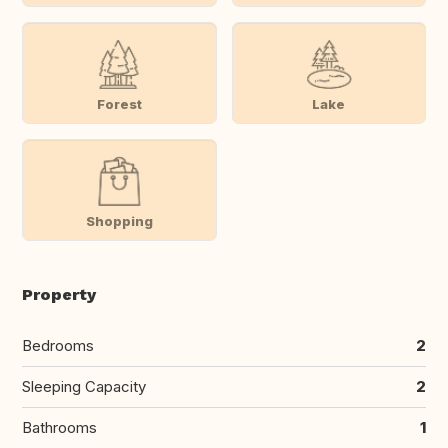
Forest
Lake
Shopping
Property
Bedrooms
2
Sleeping Capacity
2
Bathrooms
1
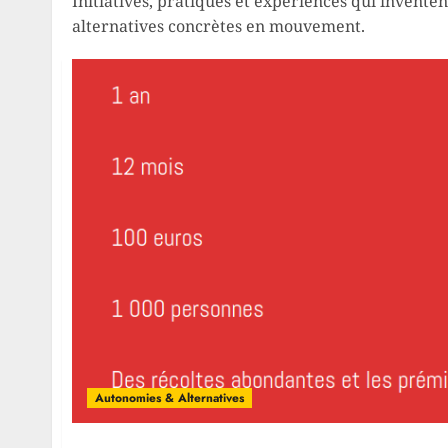
Initiatives, pratiques et expériences qui inventen
alternatives concrètes en mouvement.
Autonomies & Alternatives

# What you are asked to do:
Could you retype every record above exactly, leaving the pictures out?

# Exercise solution:
Forest
Lake
Shopping
Property
Bedrooms
2
Sleeping Capacity
2
Bathrooms
1
Initiatives, pratiques et expériences qui inventen
alternatives concrètes en mouvement.
Autonomies & Alternatives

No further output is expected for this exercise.